→ YOUR ASSIGNMENT
Return the data below unaltered, but strip out the pictures.

──────── DATA TO EXAMINE ────────

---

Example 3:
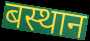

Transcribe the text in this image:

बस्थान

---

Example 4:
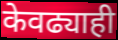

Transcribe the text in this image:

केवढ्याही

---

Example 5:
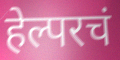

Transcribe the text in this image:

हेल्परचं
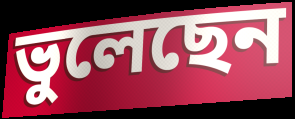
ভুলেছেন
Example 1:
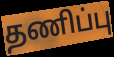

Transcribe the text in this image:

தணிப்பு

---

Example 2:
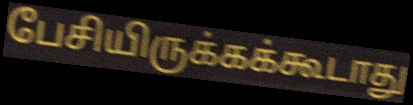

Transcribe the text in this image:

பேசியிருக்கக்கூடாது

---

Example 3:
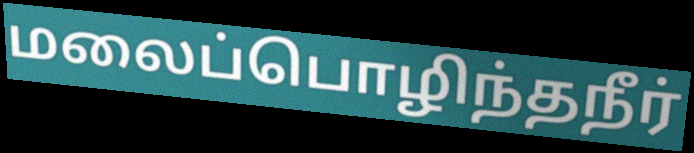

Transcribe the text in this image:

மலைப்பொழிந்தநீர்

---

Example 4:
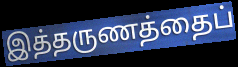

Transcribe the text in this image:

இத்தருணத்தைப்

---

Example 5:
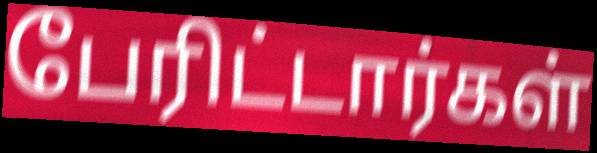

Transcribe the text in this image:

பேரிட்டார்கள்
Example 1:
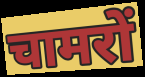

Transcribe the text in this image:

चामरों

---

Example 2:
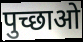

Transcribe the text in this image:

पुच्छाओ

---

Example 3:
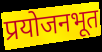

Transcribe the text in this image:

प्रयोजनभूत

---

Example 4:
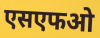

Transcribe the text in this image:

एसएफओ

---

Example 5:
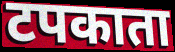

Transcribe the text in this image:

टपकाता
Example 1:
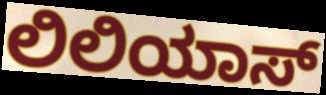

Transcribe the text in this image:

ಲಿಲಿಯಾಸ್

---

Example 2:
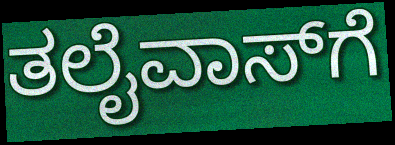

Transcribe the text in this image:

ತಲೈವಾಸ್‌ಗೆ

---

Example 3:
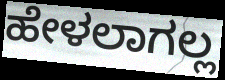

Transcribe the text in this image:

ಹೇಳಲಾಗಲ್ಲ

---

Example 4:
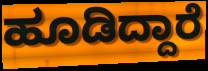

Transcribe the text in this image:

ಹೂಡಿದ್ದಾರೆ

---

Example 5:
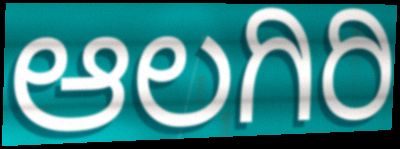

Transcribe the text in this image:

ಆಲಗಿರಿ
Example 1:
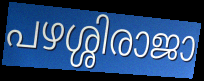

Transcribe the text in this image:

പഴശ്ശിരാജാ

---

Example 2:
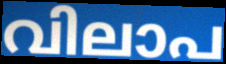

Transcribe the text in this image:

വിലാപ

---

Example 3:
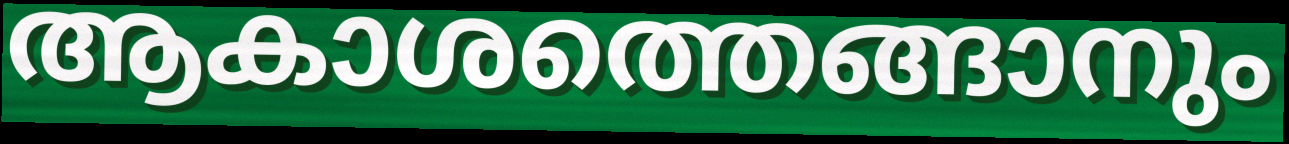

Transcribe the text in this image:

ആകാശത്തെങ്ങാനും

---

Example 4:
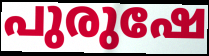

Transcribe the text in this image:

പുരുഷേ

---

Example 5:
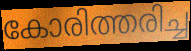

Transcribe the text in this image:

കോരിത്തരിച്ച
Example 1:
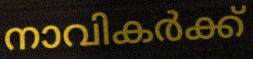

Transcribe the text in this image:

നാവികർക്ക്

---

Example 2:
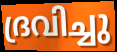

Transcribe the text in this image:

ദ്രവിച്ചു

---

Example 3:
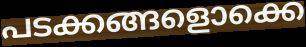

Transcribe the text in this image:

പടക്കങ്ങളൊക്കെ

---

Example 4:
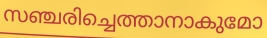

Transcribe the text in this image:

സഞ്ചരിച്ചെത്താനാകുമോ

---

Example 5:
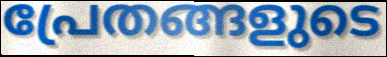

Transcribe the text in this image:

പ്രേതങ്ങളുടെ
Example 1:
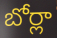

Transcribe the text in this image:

────────

→ ANSWER FOR THE TASK
---

Example 3:

Transcribe the text in this image:

बस्थान

---

Example 4:

Transcribe the text in this image:

केवढ्याही

---

Example 5:

Transcribe the text in this image:

हेल्परचं
ভুলেছেন
Example 1:

Transcribe the text in this image:

தணிப்பு

---

Example 2:

Transcribe the text in this image:

பேசியிருக்கக்கூடாது

---

Example 3:

Transcribe the text in this image:

மலைப்பொழிந்தநீர்

---

Example 4:

Transcribe the text in this image:

இத்தருணத்தைப்

---

Example 5:

Transcribe the text in this image:

பேரிட்டார்கள்
Example 1:

Transcribe the text in this image:

चामरों

---

Example 2:

Transcribe the text in this image:

पुच्छाओ

---

Example 3:

Transcribe the text in this image:

प्रयोजनभूत

---

Example 4:

Transcribe the text in this image:

एसएफओ

---

Example 5:

Transcribe the text in this image:

टपकाता
Example 1:

Transcribe the text in this image:

ಲಿಲಿಯಾಸ್

---

Example 2:

Transcribe the text in this image:

ತಲೈವಾಸ್‌ಗೆ

---

Example 3:

Transcribe the text in this image:

ಹೇಳಲಾಗಲ್ಲ

---

Example 4:

Transcribe the text in this image:

ಹೂಡಿದ್ದಾರೆ

---

Example 5:

Transcribe the text in this image:

ಆಲಗಿರಿ
Example 1:

Transcribe the text in this image:

പഴശ്ശിരാജാ

---

Example 2:

Transcribe the text in this image:

വിലാപ

---

Example 3:

Transcribe the text in this image:

ആകാശത്തെങ്ങാനും

---

Example 4:

Transcribe the text in this image:

പുരുഷേ

---

Example 5:

Transcribe the text in this image:

കോരിത്തരിച്ച
Example 1:

Transcribe the text in this image:

നാവികർക്ക്

---

Example 2:

Transcribe the text in this image:

ദ്രവിച്ചു

---

Example 3:

Transcribe the text in this image:

പടക്കങ്ങളൊക്കെ

---

Example 4:

Transcribe the text in this image:

സഞ്ചരിച്ചെത്താനാകുമോ

---

Example 5:

Transcribe the text in this image:

പ്രേതങ്ങളുടെ
Example 1:

Transcribe the text in this image:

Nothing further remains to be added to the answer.